Midden, Fahy, Co. Mayo
Co. Mayo |
Settlement Sites
Along the southern shoreline of a bay in Fahy, on a shallow shelf of farmland that the sea has been steadily claiming, a layer of discarded shellfish has been slowly coming to light.
This is a midden, essentially a prehistoric or early historic rubbish deposit, and what erosion has exposed here is a dense band of shells, predominantly limpets, periwinkles, and oyster, running somewhere between half a metre and a full metre deep, with stones and occasional large animal bones mixed through a matrix of dark soil. A thin covering of sod and topsoil, only around twenty centimetres deep, is all that separates it from the surface. The exposed face of the deposit can be traced for roughly twenty to thirty metres east to west, though the full extent of the midden below ground remains unknown.
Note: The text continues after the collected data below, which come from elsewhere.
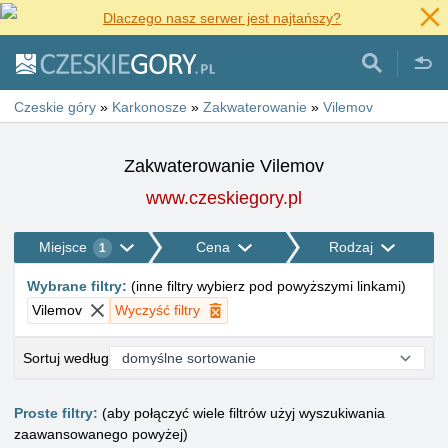
Dlaczego nasz serwer jest najtańszy?
Czeskie góry
»
Karkonosze
»
Zakwaterowanie
»
Vilemov
Zakwaterowanie Vilemov
www.czeskiegory.pl
Miejsce
Cena
Rodzaj
1
Wybrane filtry
:
(
inne filtry wybierz pod powyższymi linkami
)
Vilemov
Wyczyść filtry
Sortuj według
Proste filtry:
(aby połączyć wiele filtrów użyj wyszukiwania
zaawansowanego powyżej)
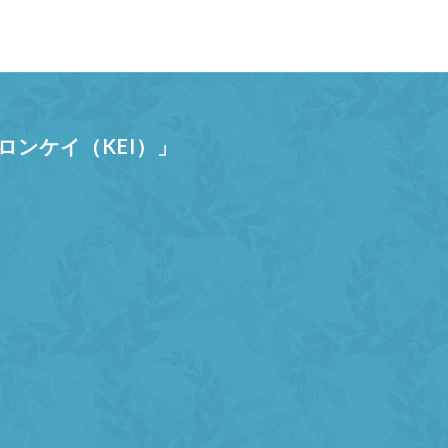
ンケイ（KEI）」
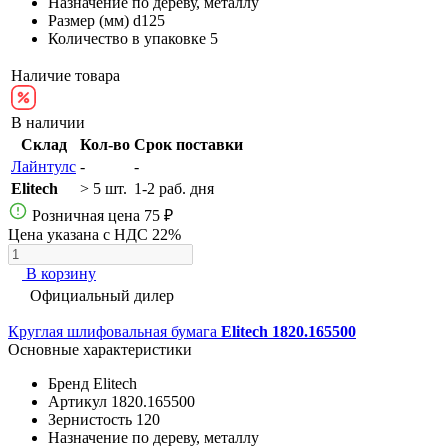
Назначение
по дереву, металлу
Размер (мм)
d125
Количество в упаковке
5
Наличие товара
В наличии
Склад
Кол-во
Срок поставки
Лайнтулс
-
-
Elitech
> 5 шт.
1-2 раб. дня
Розничная цена
75 ₽
Цена указана с НДС 22%
В корзину
Официальный дилер
Круглая шлифовальная бумага
Elitech 1820.165500
Основные характеристики
Бренд
Elitech
Артикул
1820.165500
Зернистость
120
Назначение
по дереву, металлу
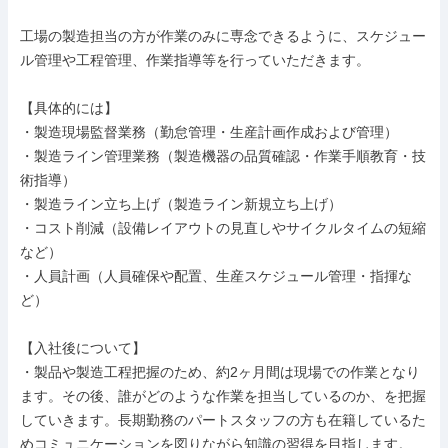
工場の製造担当の方が作業のみに専念できるように、スケジュー
ル管理や工程管理、作業指導等を行っていただきます。

【具体的には】

・製造現場監督業務（勤怠管理・生産計画作成および管理）

・製造ライン管理業務（製造機器の品質確認・作業手順教育・技
術指導）

・製造ライン立ち上げ（製造ライン新規立ち上げ）

・コスト削減（設備レイアウトの見直しやサイクルタイムの短縮
など）

・人員計画（人員確保や配置、生産スケジュール管理・指揮な
ど）

【入社後について】

・製品や製造工程把握のため、約2ヶ月間は現場での作業となり
ます。その後、誰がどのような作業を担当しているのか、を把握
していきます。長期勤務のパートスタッフの方も在籍しているた
めコミュニケーションを図りながら知識の習得を目指します。
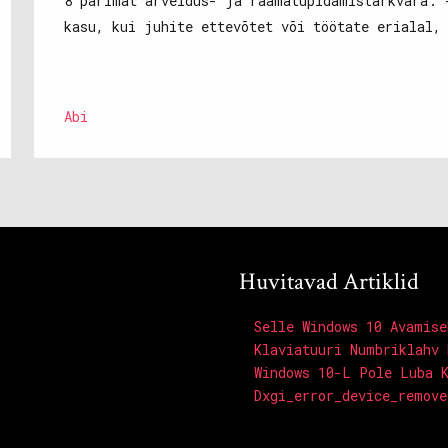
8 parimat arveldus- ja raamatupidamistarkvara: 
kasu, kui juhite ettevõtet või töötate erialal,
Abi
Huvitavad Artiklid
Selle Windows 10 Avamise
Klaviatuuri Numbriklahv 
Windows 10-L Pole Luba 
Dxgi_error_device_remove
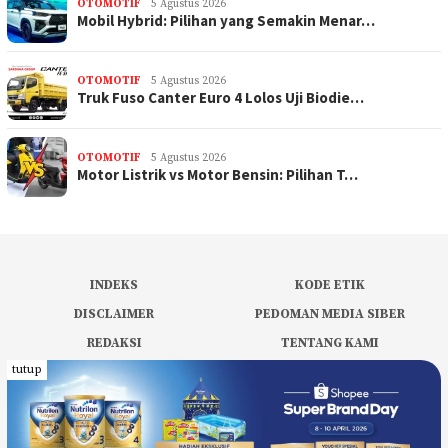
OTOMOTIF
5 Agustus 2026
Mobil Hybrid: Pilihan yang Semakin Menar…
OTOMOTIF
5 Agustus 2026
Truk Fuso Canter Euro 4 Lolos Uji Biodie…
OTOMOTIF
5 Agustus 2026
Motor Listrik vs Motor Bensin: Pilihan T…
INDEKS
KODE ETIK
DISCLAIMER
PEDOMAN MEDIA SIBER
REDAKSI
TENTANG KAMI
tutup
PRIVACY POLICY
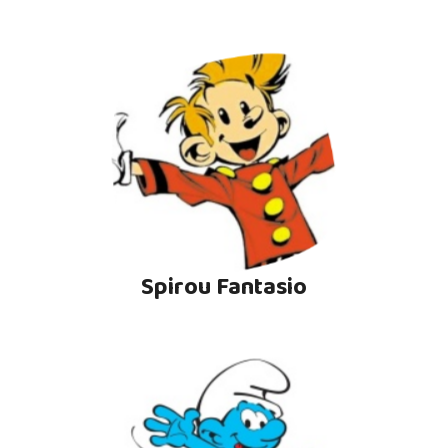
Spirou Fantasio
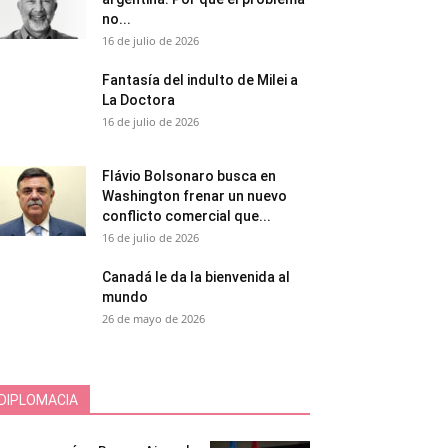
no...
16 de julio de 2026
Fantasía del indulto de Milei a
La Doctora
16 de julio de 2026
Flávio Bolsonaro busca en
Washington frenar un nuevo
conflicto comercial que...
16 de julio de 2026
Canadá le da la bienvenida al
mundo
26 de mayo de 2026
DIPLOMACIA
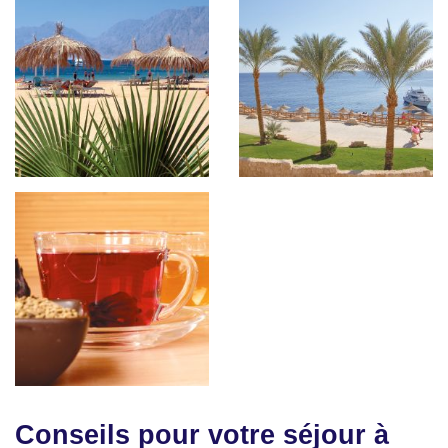
Conseils pour votre séjour à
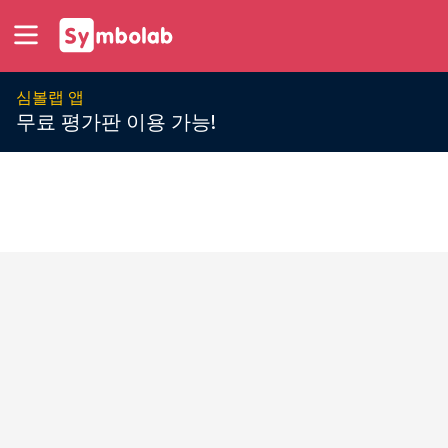
심볼랩 앱
무료 평가판 이용 가능!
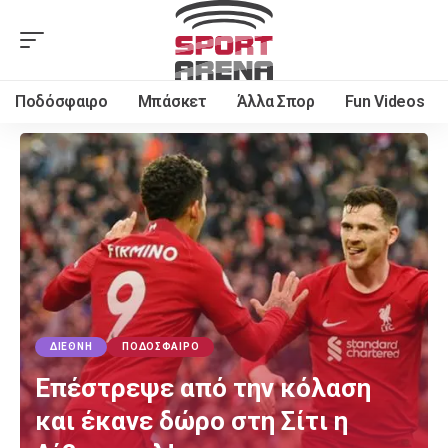
Ποδόσφαιρο
Μπάσκετ
Άλλα Σπορ
Fun Videos
ΔΙΕΘΝΉ
ΠΟΔΌΣΦΑΙΡΟ
Επέστρεψε από την κόλαση
και έκανε δώρο στη Σίτι η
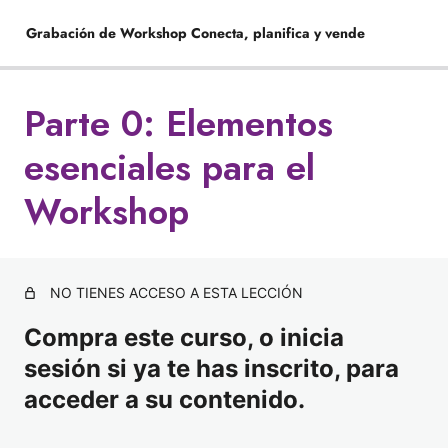
Grabación de Workshop Conecta, planifica y vende
Parte 0: Elementos
Parte 0: Elementos esenciales para el Workshop
esenciales para el
Parte 1: Yo no quiero estar igual que ayer
Parte 2: Planificar antes de accionar
Workshop
Parte 3: ¡Danos tu feedback!
NO TIENES ACCESO A ESTA LECCIÓN
Compra este curso, o inicia
sesión si ya te has inscrito, para
acceder a su contenido.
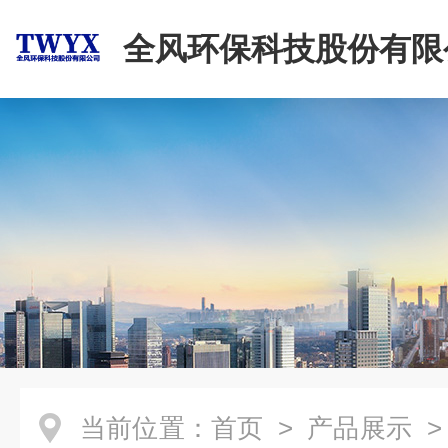
全风环保科技股份有限
当前位置：
首页
>
产品展示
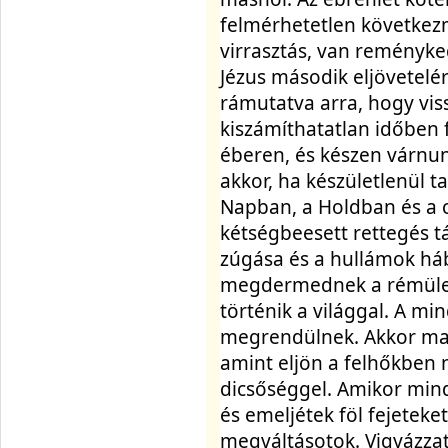
felmérhetetlen következ
virrasztás, van reményke
Jézus második eljövetelér
rámutatva arra, hogy viss
kiszámíthatatlan időben fo
éberen, és készen várnun
akkor, ha készületlenül tal
Napban, a Holdban és a c
kétségbeesett rettegés t
zúgása és a hullámok há
megdermednek a rémülett
történik a világgal. A mi
megrendülnek. Akkor maj
amint eljön a felhőkben 
dicsőséggel. Amikor minde
és emeljétek föl fejeteket
megváltásotok. Vigyázzat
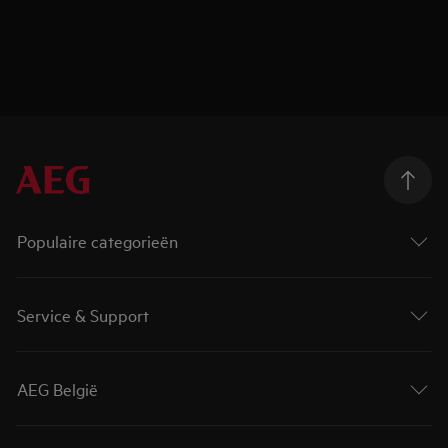
Populaire categorieën
Service & Support
AEG België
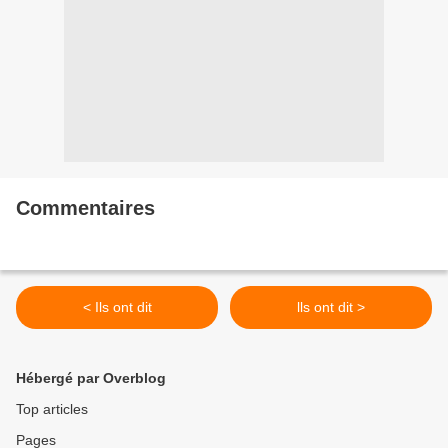
Commentaires
< Ils ont dit
lls ont dit >
Hébergé par Overblog
Top articles
Pages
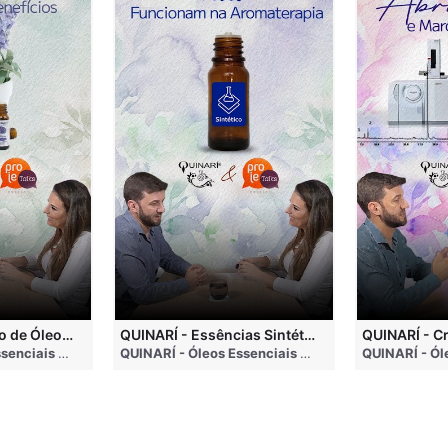
QUINARÍ - Inalação de Óleos Essenciais e Seus Benefícios
QUINARÍ - Essências Sintéticas NÃO Funcionam na Aromaterapia
go
QUINARÍ - Óleos Essenciais e Aromaterapia
• 3 months ago
QUINARÍ - Óleos Essenciais e Aromaterapia
• 3 mo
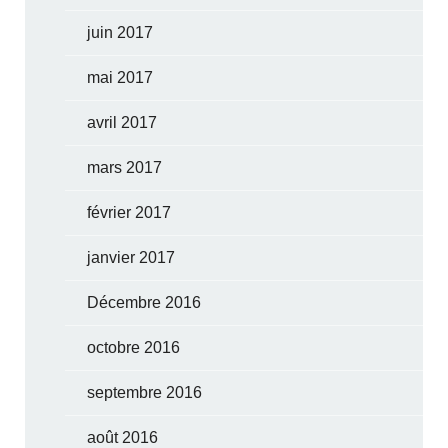
juin 2017
mai 2017
avril 2017
mars 2017
février 2017
janvier 2017
Décembre 2016
octobre 2016
septembre 2016
août 2016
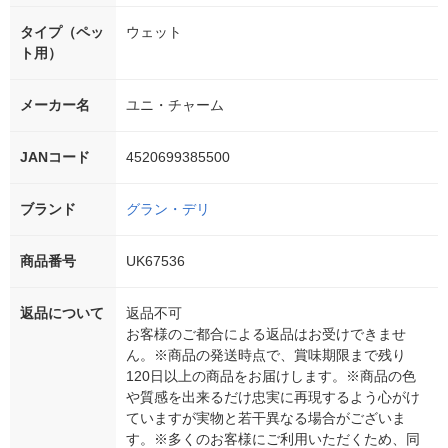
タイプ（ペッ
ウェット
ト用）
メーカー名
ユニ・チャーム
JANコード
4520699385500
ブランド
グラン・デリ
商品番号
UK67536
返品について
返品不可
お客様のご都合による返品はお受けできませ
ん。※商品の発送時点で、賞味期限まで残り
120日以上の商品をお届けします。※商品の色
や質感を出来るだけ忠実に再現するよう心がけ
ていますが実物と若干異なる場合がございま
す。※多くのお客様にご利用いただくため、同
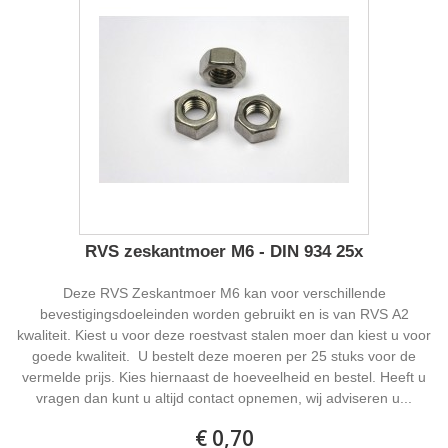
RVS zeskantmoer M6 - DIN 934 25x
Deze RVS Zeskantmoer M6 kan voor verschillende
bevestigingsdoeleinden worden gebruikt en is van RVS A2
kwaliteit. Kiest u voor deze roestvast stalen moer dan kiest u voor
goede kwaliteit. U bestelt deze moeren per 25 stuks voor de
vermelde prijs. Kies hiernaast de hoeveelheid en bestel. Heeft u
vragen dan kunt u altijd contact opnemen, wij adviseren u...
€ 0,70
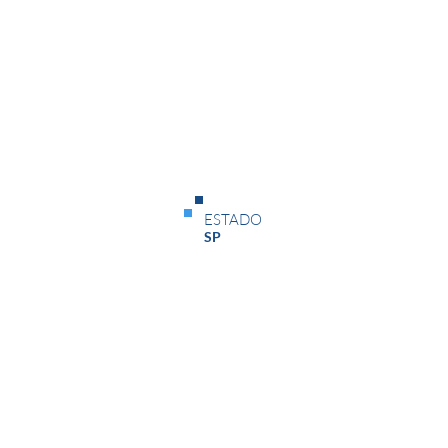
Status
ESTADO
Em Andamento
SP
Data de Início
Data de Término
08/07/26
16/07/26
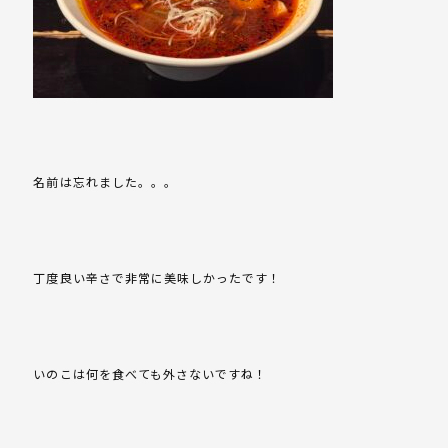
名前は忘れました。。。
丁度良い辛さで非常に美味しかったです！
いのこは何を食べても外さないですね！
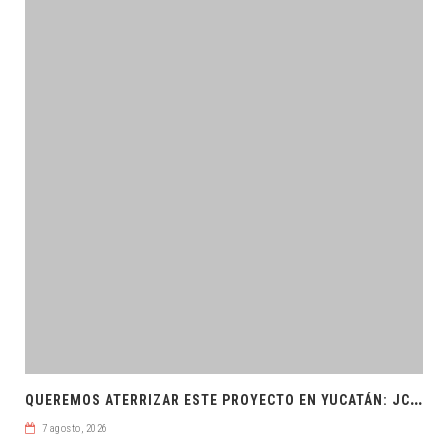
Q
UEREMOS ATERRIZAR ESTE PROYECTO EN YUCATÁN: JCRM
7 agosto, 2026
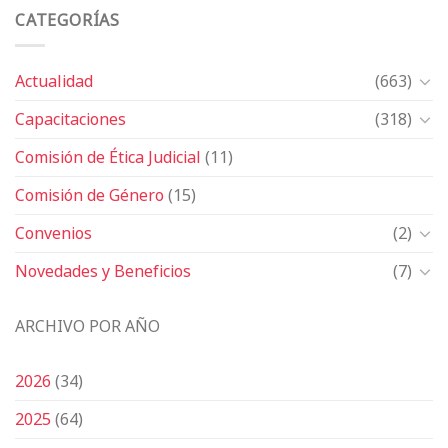
CATEGORÍAS
Actualidad
(663)
Capacitaciones
(318)
Comisión de Ética Judicial
(11)
Comisión de Género
(15)
Convenios
(2)
Novedades y Beneficios
(7)
ARCHIVO POR AÑO
2026
(34)
2025
(64)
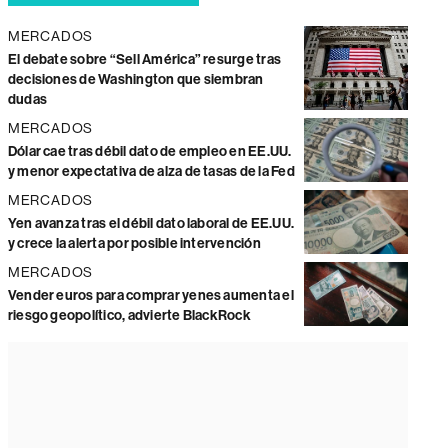
MERCADOS
El debate sobre “Sell América” resurge tras
decisiones de Washington que siembran
dudas
MERCADOS
Dólar cae tras débil dato de empleo en EE.UU.
y menor expectativa de alza de tasas de la Fed
MERCADOS
Yen avanza tras el débil dato laboral de EE.UU.
y crece la alerta por posible intervención
MERCADOS
Vender euros para comprar yenes aumenta el
riesgo geopolítico, advierte BlackRock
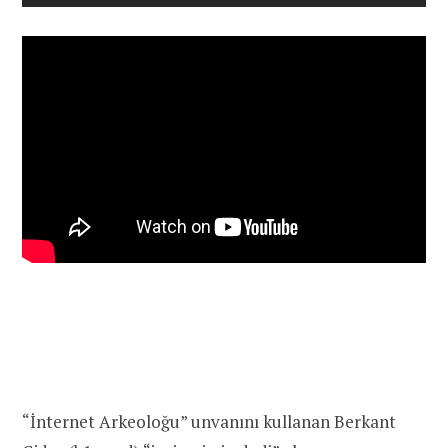
“İnternet Arkeoloğu” unvanını kullanan Berkant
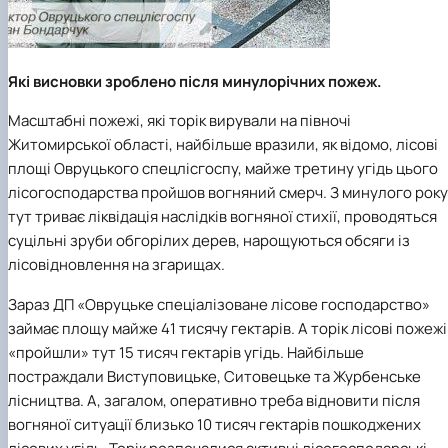
Іноземні мови
Їдальні та буфети
Центр вивчення мов
Психологічна підтримка
Біоетична комісія
Рада молодих вчених
Методичні рекомендації, пам'ятки
ЦКНО «Агропромисловий комплекс, лісове і
Доступ до публічної інформації
Наглядова рада
Історія університету
Працевлаштування
Студентські квитки
Інклюзивне середовище
Наукові видання
садово-паркове господарство, ветеринарна
Наукові школи
Форми документів
Державні закупівлі
Рада роботодавців
Видатні випускники та працівники
Наука для бізнесу
медицина»
Стартап школа НУБіП України
Патентно-ліцензійна діяльність
Досліднику та автору
Офіційна символіка
Благодійний фонд «Голосіївська ініціатива
Звіт ректора
Обладнання НУБіП України
Звіт про проведення НТЗ
Каталог наукових послуг
Антикорупційні заходи
2020»
Пам'яті захисників України
Які висновки зроблено після минулорічних пожеж.
Наукові журнали НУБіП України
«SEB-2024»
Гендерна радниця
Почесні доктори і професори НУБіП України
Уповноважена особа з питань запобігання 
Наукові журнали НУБіП України (English)
«SEB-2025»
Масштабні пожежі, які торік вирували на півночі
Контактна інформація
виявлення корупції
Пресслужба
Пам'ятка про проведення науково-технічни
Університетський кур'єр
Положення про антикорупційного
Житомирської області, найбільше вразили, як відомо, лісові
заходів
уповноваженого НУБіП України
Вибори ректора
площі Овруцького спецлісгоспу, майже третину угідь цього
Порядок планування та організації
Програма розвитку університету «Голосіївсь
Національні нормативно-правові акти
лісогосподарства пройшов вогняний смерч. З минулого року
проведення НТЗ
ініціатива – 2025»
Нормативно-правові акти НУБіП України
тут триває ліквідація наслідків вогняної стихії, проводяться
Результати науково-технічних заходів
Інформаційні ресурси НАЗК
суцільні зруби обгорілих дерев, нарощуються обсяги із
Монографії
Методичні роз’яснення НАЗК
лісовідновлення на згарищах.
Антикорупційні заходи
Зараз ДП «Овруцьке спеціалізоване лісове господарство»
займає площу майже 41 тисячу гектарів. А торік лісові пожежі
«пройшли» тут 15 тисяч гектарів угідь. Найбільше
постраждали Виступовицьке, Ситовецьке та Журбенське
лісництва. А, загалом, оперативно треба відновити після
вогняної ситуації близько 10 тисяч гектарів пошкоджених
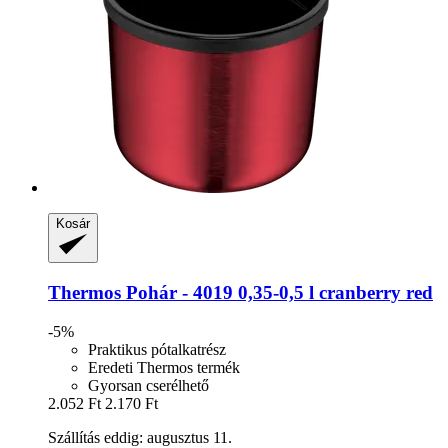
Kosár
Thermos
Pohár -​ 4019 0,35-​0,5 l cranberry red
-5%
Praktikus pótalkatrész
Eredeti Thermos termék
Gyorsan cserélhető
2.052 Ft
2.170 Ft
Szállítás eddig: augusztus 11.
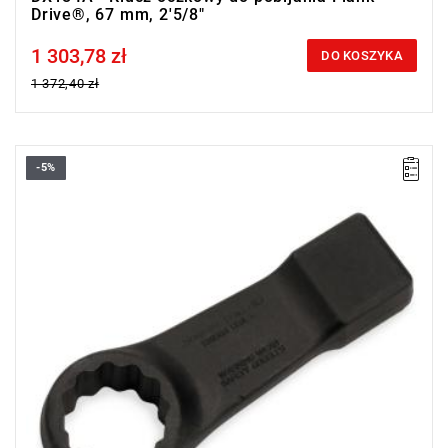
Drive®, 67 mm, 2'5/8"
1 303,78 zł
Price tax included
DO KOSZYKA
1 372,40 zł
-5%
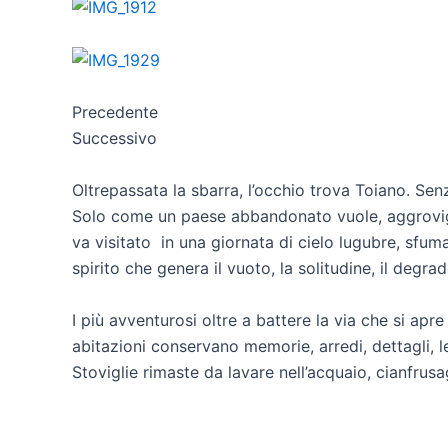
Precedente
Successivo
Oltrepassata la sbarra, l’occhio trova Toiano. Senz
Solo come un paese abbandonato vuole, aggrovigl
va visitato in una giornata di cielo lugubre, sfum
spirito che genera il vuoto, la solitudine, il degrad
I più avventurosi oltre a battere la via che si apre
abitazioni conservano memorie, arredi, dettagli, l
Stoviglie rimaste da lavare nell’acquaio, cianfrusa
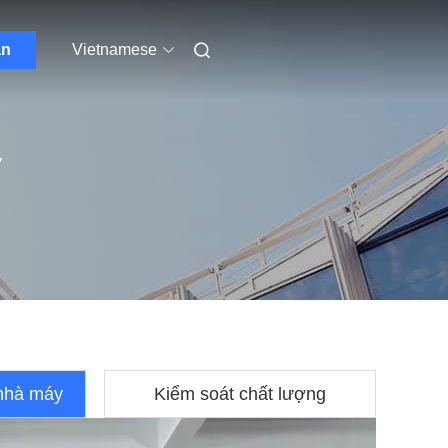
ẫn
Vietnamese
y
nhà máy
Kiểm soát chất lượng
What makes this site particularly layered, in every sense, is its relationship with the structures immediately to its south. A tower house and its associated bawn stand close by; a bawn being the defensive walled enclosure that typically surrounded a tower house in late medieval Ireland, offering protection for livestock and residents alike. Part of that bawn wall appears to overlie or cut directly into the midden, which places the shell deposit earlier in date than the tower house complex, or at least contemporary with its earliest phases of construction. The midden, in other words, was already there when the walls went up, and whoever built them may have broken through an older accumulation of domestic refuse without much concern for what lay beneath. The observation was made by researchers from the Achill Field School in August 2016, working in the area as the coastline continued its erosion.